CHARLOTTESVILLE, Va. (WVIR) - The parents of murdered University of Virginia student Hannah Graham are ready to take action to keep others safe.

John and Sue Graham are making a big push before the state crime commission for a measure that could have saved their daughter. They have a message for lawmakers in Richmond - enhance the state's DNA database to cover certain types of misdemeanor crimes.

“Doing the utmost possible to remove dangerous sex offenders and murderers from the streets of this country is very basic part of protection of the people,” said John Graham, Hannah’s father.

“The fact is there are other Jesse Matthew at large in Virginia and Jesse Matthew's DNA been taken on his conviction of criminal trespass, then he would have been in jail where he rightfully belonged,” said Sue Graham, Hannah’s mother.

Jesse Matthew abducted and murdered Hannah in September 2014. Her remains were found in a wooded area behind a house on Old Lynchburg Road on October 18, 2014.

Four years prior, Matthew was convicted of a misdemeanor crime.

Hannah’s parents say if the change had been in place, Hannah would still be with them.

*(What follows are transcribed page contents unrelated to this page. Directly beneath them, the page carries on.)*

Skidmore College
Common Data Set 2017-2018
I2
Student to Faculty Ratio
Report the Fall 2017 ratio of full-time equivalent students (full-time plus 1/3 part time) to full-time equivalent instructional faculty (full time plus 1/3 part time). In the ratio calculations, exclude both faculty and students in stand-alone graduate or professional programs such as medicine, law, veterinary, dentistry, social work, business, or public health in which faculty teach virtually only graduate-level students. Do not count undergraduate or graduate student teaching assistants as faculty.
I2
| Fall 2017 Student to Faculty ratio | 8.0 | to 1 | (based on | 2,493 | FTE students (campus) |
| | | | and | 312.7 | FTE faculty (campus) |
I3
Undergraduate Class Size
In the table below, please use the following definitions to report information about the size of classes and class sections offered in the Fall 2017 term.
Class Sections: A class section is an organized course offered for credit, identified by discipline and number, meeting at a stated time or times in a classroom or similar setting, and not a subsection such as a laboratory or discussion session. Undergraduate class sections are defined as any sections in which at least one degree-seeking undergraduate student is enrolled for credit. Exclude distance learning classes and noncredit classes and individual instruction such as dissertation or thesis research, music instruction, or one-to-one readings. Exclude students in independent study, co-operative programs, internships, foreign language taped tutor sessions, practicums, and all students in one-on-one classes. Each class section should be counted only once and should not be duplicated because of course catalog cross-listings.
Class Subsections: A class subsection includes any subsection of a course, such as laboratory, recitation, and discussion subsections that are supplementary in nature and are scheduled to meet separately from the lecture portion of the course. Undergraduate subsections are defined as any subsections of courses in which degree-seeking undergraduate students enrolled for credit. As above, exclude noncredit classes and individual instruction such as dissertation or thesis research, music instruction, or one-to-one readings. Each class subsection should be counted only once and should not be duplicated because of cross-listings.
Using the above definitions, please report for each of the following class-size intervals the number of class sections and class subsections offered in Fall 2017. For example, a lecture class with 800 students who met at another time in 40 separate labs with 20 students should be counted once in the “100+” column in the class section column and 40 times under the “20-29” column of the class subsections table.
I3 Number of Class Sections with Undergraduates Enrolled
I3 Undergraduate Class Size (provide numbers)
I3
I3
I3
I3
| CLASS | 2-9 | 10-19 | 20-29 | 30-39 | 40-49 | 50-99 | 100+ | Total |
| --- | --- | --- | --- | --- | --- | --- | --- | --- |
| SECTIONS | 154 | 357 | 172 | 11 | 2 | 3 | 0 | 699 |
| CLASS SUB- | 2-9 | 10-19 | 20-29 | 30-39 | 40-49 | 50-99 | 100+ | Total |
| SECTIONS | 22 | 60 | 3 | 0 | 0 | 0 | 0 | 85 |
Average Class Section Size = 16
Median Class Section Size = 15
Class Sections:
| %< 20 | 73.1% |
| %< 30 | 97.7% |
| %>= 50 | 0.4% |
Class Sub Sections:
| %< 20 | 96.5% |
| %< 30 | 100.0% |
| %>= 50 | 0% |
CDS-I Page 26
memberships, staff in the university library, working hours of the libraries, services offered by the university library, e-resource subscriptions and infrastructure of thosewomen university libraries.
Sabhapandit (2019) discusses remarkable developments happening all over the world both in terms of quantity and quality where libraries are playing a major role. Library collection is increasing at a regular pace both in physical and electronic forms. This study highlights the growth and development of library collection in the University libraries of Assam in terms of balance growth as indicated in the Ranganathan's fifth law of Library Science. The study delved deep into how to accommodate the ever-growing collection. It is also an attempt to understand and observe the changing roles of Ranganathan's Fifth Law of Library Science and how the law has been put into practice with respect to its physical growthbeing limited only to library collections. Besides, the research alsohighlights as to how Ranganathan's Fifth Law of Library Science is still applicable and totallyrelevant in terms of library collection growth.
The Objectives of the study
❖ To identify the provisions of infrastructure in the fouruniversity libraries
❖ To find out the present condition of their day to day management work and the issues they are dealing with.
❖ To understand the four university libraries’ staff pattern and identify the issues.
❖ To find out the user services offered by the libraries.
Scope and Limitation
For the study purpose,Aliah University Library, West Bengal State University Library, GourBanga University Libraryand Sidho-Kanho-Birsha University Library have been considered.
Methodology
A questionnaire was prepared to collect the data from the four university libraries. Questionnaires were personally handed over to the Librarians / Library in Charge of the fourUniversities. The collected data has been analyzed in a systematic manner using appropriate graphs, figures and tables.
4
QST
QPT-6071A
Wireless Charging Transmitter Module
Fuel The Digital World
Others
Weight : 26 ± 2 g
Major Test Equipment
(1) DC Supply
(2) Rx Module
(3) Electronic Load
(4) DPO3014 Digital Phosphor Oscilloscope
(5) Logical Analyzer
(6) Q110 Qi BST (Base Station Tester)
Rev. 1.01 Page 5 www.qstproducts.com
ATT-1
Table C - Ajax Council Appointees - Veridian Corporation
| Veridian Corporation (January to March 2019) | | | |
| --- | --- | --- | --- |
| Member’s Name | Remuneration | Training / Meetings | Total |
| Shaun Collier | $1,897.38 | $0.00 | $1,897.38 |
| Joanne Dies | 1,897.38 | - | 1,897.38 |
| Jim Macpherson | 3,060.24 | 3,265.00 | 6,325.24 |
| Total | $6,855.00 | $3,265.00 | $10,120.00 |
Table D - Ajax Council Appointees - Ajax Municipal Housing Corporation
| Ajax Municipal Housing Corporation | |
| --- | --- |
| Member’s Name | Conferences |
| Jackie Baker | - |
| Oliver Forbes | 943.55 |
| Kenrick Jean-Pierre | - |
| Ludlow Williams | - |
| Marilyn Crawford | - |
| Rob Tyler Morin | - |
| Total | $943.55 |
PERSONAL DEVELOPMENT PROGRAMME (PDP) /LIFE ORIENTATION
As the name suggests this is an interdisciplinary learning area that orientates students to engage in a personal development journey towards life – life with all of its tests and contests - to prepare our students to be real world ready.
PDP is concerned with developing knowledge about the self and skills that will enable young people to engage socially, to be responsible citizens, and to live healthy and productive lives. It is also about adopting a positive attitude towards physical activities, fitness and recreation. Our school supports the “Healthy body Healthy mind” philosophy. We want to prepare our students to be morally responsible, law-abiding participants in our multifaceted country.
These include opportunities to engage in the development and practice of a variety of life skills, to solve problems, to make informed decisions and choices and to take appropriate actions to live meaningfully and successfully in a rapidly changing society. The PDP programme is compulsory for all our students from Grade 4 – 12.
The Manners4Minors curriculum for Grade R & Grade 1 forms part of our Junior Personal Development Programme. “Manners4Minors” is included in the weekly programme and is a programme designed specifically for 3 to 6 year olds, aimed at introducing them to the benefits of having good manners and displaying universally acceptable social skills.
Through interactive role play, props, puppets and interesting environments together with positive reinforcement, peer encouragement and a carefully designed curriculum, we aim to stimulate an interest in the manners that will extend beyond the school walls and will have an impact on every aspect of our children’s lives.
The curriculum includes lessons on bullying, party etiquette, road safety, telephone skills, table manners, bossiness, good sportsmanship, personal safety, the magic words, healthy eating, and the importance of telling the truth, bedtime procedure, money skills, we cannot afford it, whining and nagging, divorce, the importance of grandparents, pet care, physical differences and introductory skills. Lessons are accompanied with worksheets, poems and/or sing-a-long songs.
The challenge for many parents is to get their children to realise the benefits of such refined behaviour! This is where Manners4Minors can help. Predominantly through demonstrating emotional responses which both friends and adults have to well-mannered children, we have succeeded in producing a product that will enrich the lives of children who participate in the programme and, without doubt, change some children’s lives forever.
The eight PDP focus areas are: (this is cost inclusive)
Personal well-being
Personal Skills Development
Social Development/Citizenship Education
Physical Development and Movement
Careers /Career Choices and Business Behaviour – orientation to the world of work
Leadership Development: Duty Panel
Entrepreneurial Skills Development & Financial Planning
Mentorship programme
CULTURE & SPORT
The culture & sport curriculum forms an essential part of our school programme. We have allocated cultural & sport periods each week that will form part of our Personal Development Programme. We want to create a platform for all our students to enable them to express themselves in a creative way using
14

“He wouldn't be roaming the streets of Charlottesville looking for victims and Hannah would still be alive,” said John Graham.

In March 2016, Matthew pleaded guilty to first-degree murder and abduction with intent to defile in both the Morgan Harrington and Hannah Graham cases. He is now serving four life sentences.

The Grahams want to make sure people like their daughter’s killer don’t get another chance to offend.

“I think what concerns us is this can happen again to another young woman,” Sue Graham said.

Life is moving forward for John and Sue Graham, but it’s still hard. The raw emotions are still healing.

“She was very much in and acting upon any thought of giving back and we saw that in everything she did and that will be missed surely,” John Graham said.

“On the one hand it's a nice place to visit, but on the other hand it has those memories for us,” Sue Graham said.

The Grahams are unclear when they could testify in Richmond, but may testify as early as next week before the state crime commission.

The DNA enhancement push is also being backed by Albemarle County's sheriff and the commonwealth's attorney.